Então tem uma Priscila também. O cano que ele levou é duplo, é uma tubulação inteira. Sabrina e Priscila.
Aí a outra ficha cai.
Sabrina é um nome bonito. Priscila é um nome bonito. Mas quando uma Sabrina anda com uma Priscila é porque as duas são putas, porque coincidências, se é que existem, são raras e passíveis de extrema desconfiança. Talvez Sabrina e Priscila morem em um apartamento na zona sul com Julia, Bianca e Momentos Íntimos, moças prendadas e de talentos vários e custosos. E juntas, rindo enquanto decidiam o que fazer naquele sábado à noite, elas decidiram que o sujeito que fala shit não vale sequer um bom jantar. A humilhação então chega ao limite máximo tolerável.
E então esse é o sujeito que sentou à mesa ao lado: um homem que, talvez por falar shit ao telefone, levou um cano de uma puta chamada Sabrina, ou de Priscila, mas como é generoso e magnânimo vai deixar uma delas usar o brinco hoje. É um homem que vai levar muitos e muitos canos na vida estranha que tem pela frente. Shit.
Republicado em 18 de agosto de 2010
Fiquei curiosa: Que porra de brinco será esse? Me ocorreu que eles podem fazer parte de um grupo sadomasô e o tal brinco seja talvez uma argola peniana feita em aço cirurgico com bitola grande, que tilinta ao balançar; isso justificaria a ausência das “moças” afinal, judiar do escravo é parte da competência no sadô… mas me ocorreu outra idéia aqui: Seriam as tais moças, travecos? De qualquer modo, seu texto dá margem a muitas interpretações e devaneios 🙂
mérrda
É razoável um sujeito que diz “shit” levar um cano de umas priscilas-sabrinas-cahorras. Ele merece! É também razoável que essas Priscilas-Sabrinas sejam dadas a dizer: “É o ó do borogodó!”. Alguém que diz shit, jamais fala “Olha a faca!” Eles são uma versão disfarçada dos que dizem “é o ó do borogodá”.
Que fique claro que a minha suposição não deixa as coisas nem melhores, nem piores. As vezes é melhor não mexer com quem está quieto.
Cara… o fato de falar shit ou tomar cano eu ate relevaria
mas…
Creme de aspargos?
que bicha!!!
Eu ficaria tão irritada se alguém saísse pra jantar comigo e postasse sobre o cano do pobre e patérico vizinho que fla shit….
Vc nunca levou um cano numa noite de sábado?
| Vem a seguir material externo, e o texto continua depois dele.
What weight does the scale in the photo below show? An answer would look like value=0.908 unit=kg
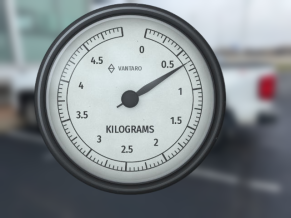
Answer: value=0.65 unit=kg
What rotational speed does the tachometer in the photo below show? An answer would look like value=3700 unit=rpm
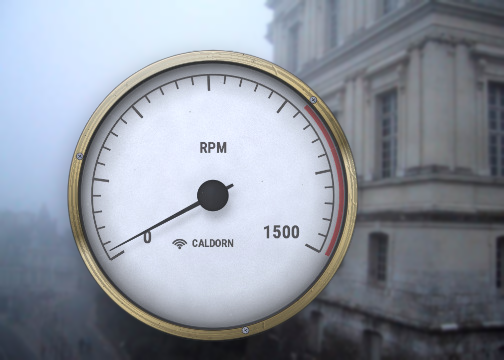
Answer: value=25 unit=rpm
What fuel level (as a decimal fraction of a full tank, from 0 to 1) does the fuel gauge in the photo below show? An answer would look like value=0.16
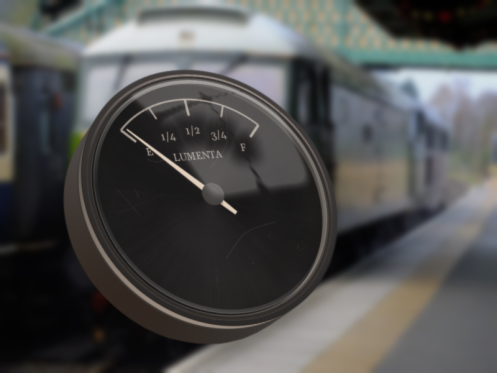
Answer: value=0
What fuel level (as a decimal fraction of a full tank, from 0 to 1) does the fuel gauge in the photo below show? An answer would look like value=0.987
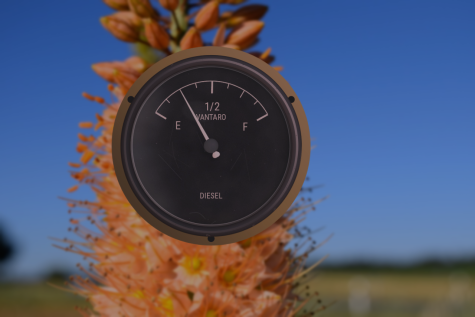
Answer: value=0.25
Oh, shit!
gd ab
Primeiro lugar: eu falo shit.
Segundo lugar: Priscila e Sabrina podem ser suas filhas. Normal um pai levar o cano de suas filhas em um restaurante, chamá-las no diminutivo pq são duas adolescentes que brigam por causa de um brinco e passam horas – inúteis, pq não há nada na vida pior que salão de beleza – em um salão de cabeleireiro ao invés de jantar com seu pai que banca o salão, o brinco e outras coisinhas mais. De repente os brincos são valiosos, eram de sua falecida mãe e elas gostariam de usá-los para jantar com o pai, caso tivessem a intenção de…
A análise foi divertida. Mas o que a sua companhia tão íntima achou de você passar a noite vigiando um macho solitário?
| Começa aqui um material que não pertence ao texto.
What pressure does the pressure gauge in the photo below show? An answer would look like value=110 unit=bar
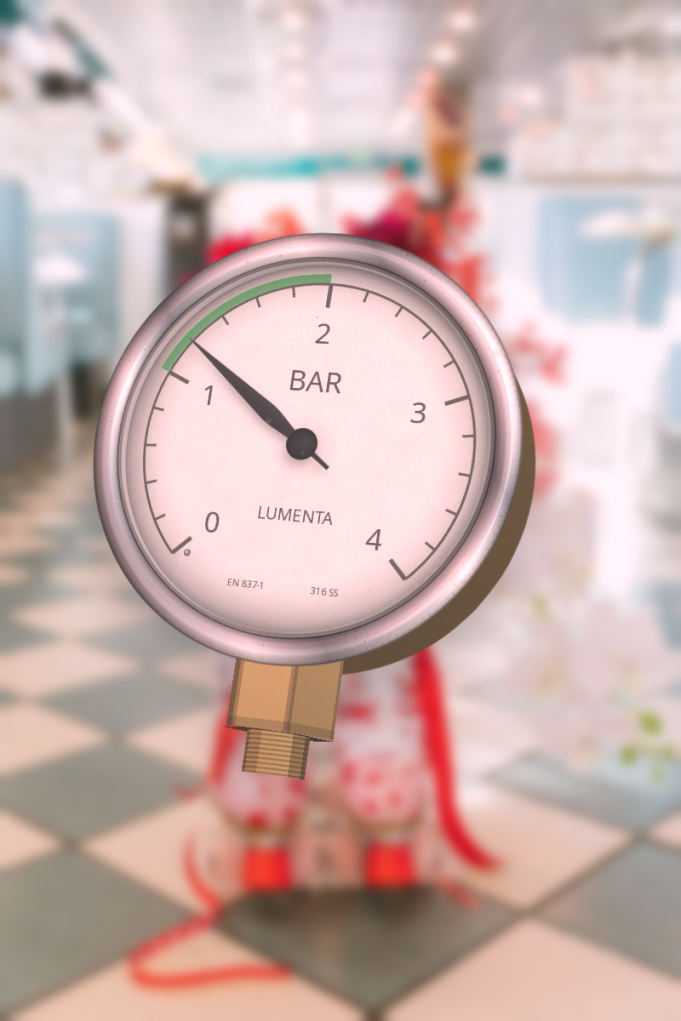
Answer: value=1.2 unit=bar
É tão patético que, se se olhasse no espelho, apenas conseguiria dizer “ass hole”
Paulista, que come creme de aspargo com coca light e fala “shit”, só pode ser guei!
Na verdade, Sabrina é um travecão – e Priscilla é o nome de guerra dele mesmo, que, todo “montado” vai usar os brincos que emprestaria à outra, sozinho, na frente do espelho.
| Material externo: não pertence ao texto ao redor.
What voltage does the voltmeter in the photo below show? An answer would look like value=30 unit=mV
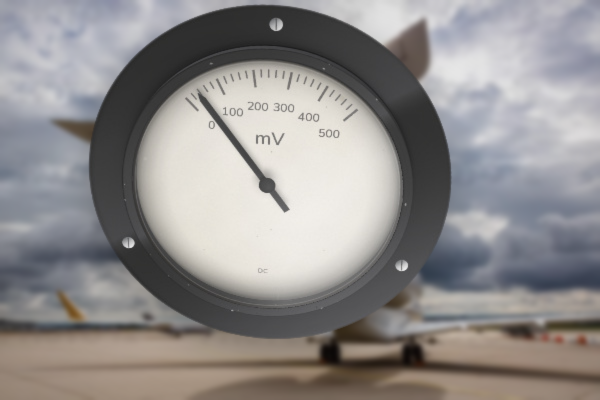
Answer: value=40 unit=mV
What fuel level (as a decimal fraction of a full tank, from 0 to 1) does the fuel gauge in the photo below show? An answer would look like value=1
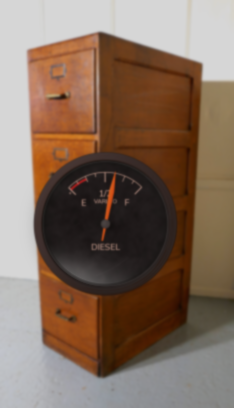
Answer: value=0.625
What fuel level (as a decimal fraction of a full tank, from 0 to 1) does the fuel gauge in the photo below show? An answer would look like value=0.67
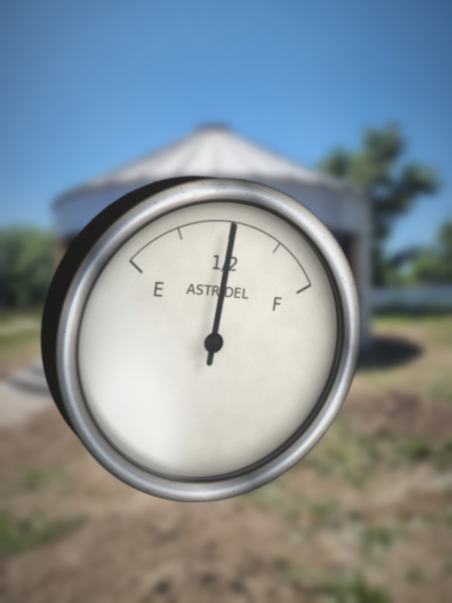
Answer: value=0.5
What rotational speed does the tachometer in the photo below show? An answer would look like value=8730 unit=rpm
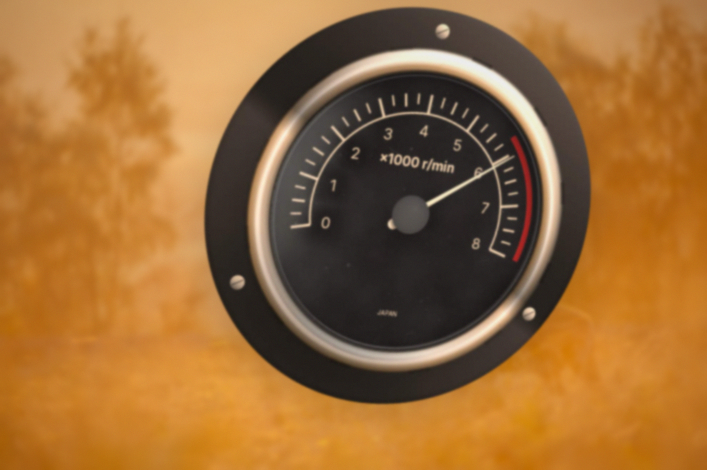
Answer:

As pessoas GERALMENTE merecem grande parte do que lhes acontece, não é verdade?
Esse cara é ridículo.
Conheci o blog ainda há pouco e estás de parabéns.
Escrevo algumas coisinhas de vez em quando no blogspot.
Sendo assim, o que dizer do casal que sentou-se ao lado de tal tipo? Eles mereceram? Boa questã!!!
Eu acho que eles deveriam ter se levantado, mas a porção macho do casal parece ter um certo gosto em reclamar…
Ahahahaha! Nessa a Viva te botou no corner. 🙂
aaaahahahahahaha
É verdade…o que vc fazia prestando atenção a conversa do cara? Vc estava com uma companhia.